*Description of the task*. Copy out every line of the listing below word for word, from the first line to the last.

[Collection entries]
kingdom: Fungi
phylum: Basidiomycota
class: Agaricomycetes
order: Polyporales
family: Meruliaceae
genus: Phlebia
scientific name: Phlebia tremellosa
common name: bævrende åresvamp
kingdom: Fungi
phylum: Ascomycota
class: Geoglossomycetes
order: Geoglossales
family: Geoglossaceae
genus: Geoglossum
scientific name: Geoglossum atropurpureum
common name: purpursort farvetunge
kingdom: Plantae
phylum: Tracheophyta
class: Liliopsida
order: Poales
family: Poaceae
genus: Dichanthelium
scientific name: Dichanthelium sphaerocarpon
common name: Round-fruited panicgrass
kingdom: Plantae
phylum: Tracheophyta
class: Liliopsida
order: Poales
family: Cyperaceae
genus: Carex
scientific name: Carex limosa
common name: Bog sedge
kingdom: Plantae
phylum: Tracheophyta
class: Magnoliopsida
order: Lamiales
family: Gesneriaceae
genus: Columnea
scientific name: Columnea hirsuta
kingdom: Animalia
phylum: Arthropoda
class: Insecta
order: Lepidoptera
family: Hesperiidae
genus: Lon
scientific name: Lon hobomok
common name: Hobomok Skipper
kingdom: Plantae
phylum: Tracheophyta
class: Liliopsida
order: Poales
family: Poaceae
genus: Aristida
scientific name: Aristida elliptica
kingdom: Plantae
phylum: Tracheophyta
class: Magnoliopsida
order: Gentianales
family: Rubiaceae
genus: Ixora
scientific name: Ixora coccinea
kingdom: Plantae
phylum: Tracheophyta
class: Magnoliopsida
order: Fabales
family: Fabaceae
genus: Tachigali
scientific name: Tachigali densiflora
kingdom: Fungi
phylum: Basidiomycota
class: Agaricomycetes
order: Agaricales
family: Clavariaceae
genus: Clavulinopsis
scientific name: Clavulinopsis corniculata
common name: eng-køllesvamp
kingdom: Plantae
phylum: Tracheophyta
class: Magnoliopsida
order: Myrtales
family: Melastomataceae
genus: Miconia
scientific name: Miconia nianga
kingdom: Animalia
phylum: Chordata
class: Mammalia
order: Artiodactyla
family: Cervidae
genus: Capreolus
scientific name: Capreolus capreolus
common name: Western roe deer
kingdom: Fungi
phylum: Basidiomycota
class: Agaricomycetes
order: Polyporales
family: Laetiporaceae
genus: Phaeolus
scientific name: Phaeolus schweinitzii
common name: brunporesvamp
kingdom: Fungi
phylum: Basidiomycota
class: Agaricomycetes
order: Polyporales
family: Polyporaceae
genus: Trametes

*Result of this exercise*.
kingdom: Fungi
phylum: Basidiomycota
class: Agaricomycetes
order: Polyporales
family: Meruliaceae
genus: Phlebia
scientific name: Phlebia tremellosa
common name: bævrende åresvamp
kingdom: Fungi
phylum: Ascomycota
class: Geoglossomycetes
order: Geoglossales
family: Geoglossaceae
genus: Geoglossum
scientific name: Geoglossum atropurpureum
common name: purpursort farvetunge
kingdom: Plantae
phylum: Tracheophyta
class: Liliopsida
order: Poales
family: Poaceae
genus: Dichanthelium
scientific name: Dichanthelium sphaerocarpon
common name: Round-fruited panicgrass
kingdom: Plantae
phylum: Tracheophyta
class: Liliopsida
order: Poales
family: Cyperaceae
genus: Carex
scientific name: Carex limosa
common name: Bog sedge
kingdom: Plantae
phylum: Tracheophyta
class: Magnoliopsida
order: Lamiales
family: Gesneriaceae
genus: Columnea
scientific name: Columnea hirsuta
kingdom: Animalia
phylum: Arthropoda
class: Insecta
order: Lepidoptera
family: Hesperiidae
genus: Lon
scientific name: Lon hobomok
common name: Hobomok Skipper
kingdom: Plantae
phylum: Tracheophyta
class: Liliopsida
order: Poales
family: Poaceae
genus: Aristida
scientific name: Aristida elliptica
kingdom: Plantae
phylum: Tracheophyta
class: Magnoliopsida
order: Gentianales
family: Rubiaceae
genus: Ixora
scientific name: Ixora coccinea
kingdom: Plantae
phylum: Tracheophyta
class: Magnoliopsida
order: Fabales
family: Fabaceae
genus: Tachigali
scientific name: Tachigali densiflora
kingdom: Fungi
phylum: Basidiomycota
class: Agaricomycetes
order: Agaricales
family: Clavariaceae
genus: Clavulinopsis
scientific name: Clavulinopsis corniculata
common name: eng-køllesvamp
kingdom: Plantae
phylum: Tracheophyta
class: Magnoliopsida
order: Myrtales
family: Melastomataceae
genus: Miconia
scientific name: Miconia nianga
kingdom: Animalia
phylum: Chordata
class: Mammalia
order: Artiodactyla
family: Cervidae
genus: Capreolus
scientific name: Capreolus capreolus
common name: Western roe deer
kingdom: Fungi
phylum: Basidiomycota
class: Agaricomycetes
order: Polyporales
family: Laetiporaceae
genus: Phaeolus
scientific name: Phaeolus schweinitzii
common name: brunporesvamp
kingdom: Fungi
phylum: Basidiomycota
class: Agaricomycetes
order: Polyporales
family: Polyporaceae
genus: Trametes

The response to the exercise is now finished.